Il y a des moments dans la vie où le cerveau semble brusquement cesser de fonctionner.
Dans ce genre de moment, il n'y a plus de place pour la réflexion, il n'y a qu'une place pour l'incompréhension.Faire face à l'inconnu peut être déstabilisant, ... très déstabilisant. Et sur le coup, la première réaction peut être... la non-réaction. Très inutile... vraiment très utile. Et comme prenant enfin conscience de son retard, le cerveau décide après coup de mener enfin l'action qui lui revient de droit : la réflexion.
Le but était simple, mais pas des moindre : comprendre l'arrêt brusque du fonctionnement du cerveau.
Il y avait une multitude de causes possibles, certaines incroyables !... d'autres, un peu moins.Dans son cas, son cerveau avait cessé de fonctionner à cause de simples mots, rien que des mots... inconnus au bataillon. Il lui semblait donc logique de méditer ces mots comme le ferait un commandant essayant d'analyser sa situation qui lui avait échappé.
« Je t'aime bien ».
Oui, décidément, inconnu au bataillon.
C'était la première fois que quelqu'un disait l'apprécier. Il avait passé sa vie jusque-là à être exclus par les autres pour ce qu'il était, bien malgré lui.
En France, on le rejetait parce qu'il était anglais, et maintenant qu'il était en Angleterre, on le rejetait parce qu'il avait vécu en France, et qu'il ne savait pas parler.
Mais en vérité, il avait tellement pris l'habitude d'être rejeté, par les autres parce qu'il était différent, que cela ne le touchait plus... enfin, presque plus.

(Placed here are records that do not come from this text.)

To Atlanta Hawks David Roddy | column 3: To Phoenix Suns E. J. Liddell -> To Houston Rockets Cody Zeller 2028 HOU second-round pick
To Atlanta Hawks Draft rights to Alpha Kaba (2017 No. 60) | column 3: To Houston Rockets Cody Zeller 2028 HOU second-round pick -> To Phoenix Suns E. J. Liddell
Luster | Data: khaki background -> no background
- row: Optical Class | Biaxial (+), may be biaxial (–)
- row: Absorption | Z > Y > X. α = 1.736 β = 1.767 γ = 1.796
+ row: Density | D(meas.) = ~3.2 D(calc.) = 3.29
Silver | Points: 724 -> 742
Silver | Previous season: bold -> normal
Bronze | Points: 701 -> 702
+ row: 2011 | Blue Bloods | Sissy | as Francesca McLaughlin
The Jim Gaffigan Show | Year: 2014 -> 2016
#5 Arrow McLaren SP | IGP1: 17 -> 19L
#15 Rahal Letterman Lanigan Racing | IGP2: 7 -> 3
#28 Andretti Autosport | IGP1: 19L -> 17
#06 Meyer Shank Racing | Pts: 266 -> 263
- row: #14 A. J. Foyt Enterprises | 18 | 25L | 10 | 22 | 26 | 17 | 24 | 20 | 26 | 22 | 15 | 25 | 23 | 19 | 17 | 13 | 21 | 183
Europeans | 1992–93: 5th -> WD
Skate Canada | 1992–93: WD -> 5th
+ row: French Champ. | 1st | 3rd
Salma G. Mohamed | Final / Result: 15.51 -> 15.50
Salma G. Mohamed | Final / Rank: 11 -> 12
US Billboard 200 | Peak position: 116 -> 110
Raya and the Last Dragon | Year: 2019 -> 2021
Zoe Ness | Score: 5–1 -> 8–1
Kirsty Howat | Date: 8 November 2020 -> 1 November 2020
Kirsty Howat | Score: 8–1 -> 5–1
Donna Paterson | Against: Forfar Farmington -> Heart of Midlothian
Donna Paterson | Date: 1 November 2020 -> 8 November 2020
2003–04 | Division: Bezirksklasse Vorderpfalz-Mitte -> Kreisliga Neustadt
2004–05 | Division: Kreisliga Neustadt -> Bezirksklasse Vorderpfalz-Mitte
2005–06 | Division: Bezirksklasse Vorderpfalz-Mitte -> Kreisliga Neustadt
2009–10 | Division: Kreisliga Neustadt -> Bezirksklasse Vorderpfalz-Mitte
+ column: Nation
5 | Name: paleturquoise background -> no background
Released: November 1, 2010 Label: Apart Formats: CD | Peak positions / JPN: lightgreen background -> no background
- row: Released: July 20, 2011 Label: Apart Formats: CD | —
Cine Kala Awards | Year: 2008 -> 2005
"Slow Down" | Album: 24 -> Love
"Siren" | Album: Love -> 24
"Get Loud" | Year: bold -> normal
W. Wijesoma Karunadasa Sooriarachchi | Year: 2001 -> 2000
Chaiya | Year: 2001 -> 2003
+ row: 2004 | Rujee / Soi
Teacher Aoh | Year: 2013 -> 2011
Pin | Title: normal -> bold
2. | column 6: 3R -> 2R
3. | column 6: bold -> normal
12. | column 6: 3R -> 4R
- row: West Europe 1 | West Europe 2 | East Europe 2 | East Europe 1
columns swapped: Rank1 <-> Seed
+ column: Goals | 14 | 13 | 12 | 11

Il avait appris à aimer sa solitude. Il n'avait pas besoin des autres, il pouvait rester seul, cela ne le dérangeait pas.
Il tapa dans un caillou.
Ce qu'il ne comprenait pas, c'est pourquoi Anthéa s'acharnait tant à essayer de devenir son amie. Elle ne le savait peut-être pas, mais cela faisait longtemps qu'elle l'était déjà pour lui.
Il fronça les sourcils.
Était-elle vraiment son amie au fond ? Il ne savait pas vraiment ce que l'on pouvait considérer être un ami ; il n'en avait jamais eu.
Il soupira.
Il était complètement perdu. Il n'avait jamais eu besoin de quelqu'un. Il se sentait bien, seul. Et pourtant, il ne pouvait nier qu'il se sentait bien lorsqu'elle se trouvait à ses côtés, qu'il se sentait plus léger, qu'il se sentait... heureux ?
Il secoua la tête.
Mais que lui arrivait-il ? Il ne pouvait pas être heureux, pas lui. Il était une erreur de ce monde. Et une erreur n'a pas le droit au bonheur, elle doit se contenter de subir son existence en silence. Une erreur ne vit pas, elle survie, ce maintien en vie et en paye les conséquences.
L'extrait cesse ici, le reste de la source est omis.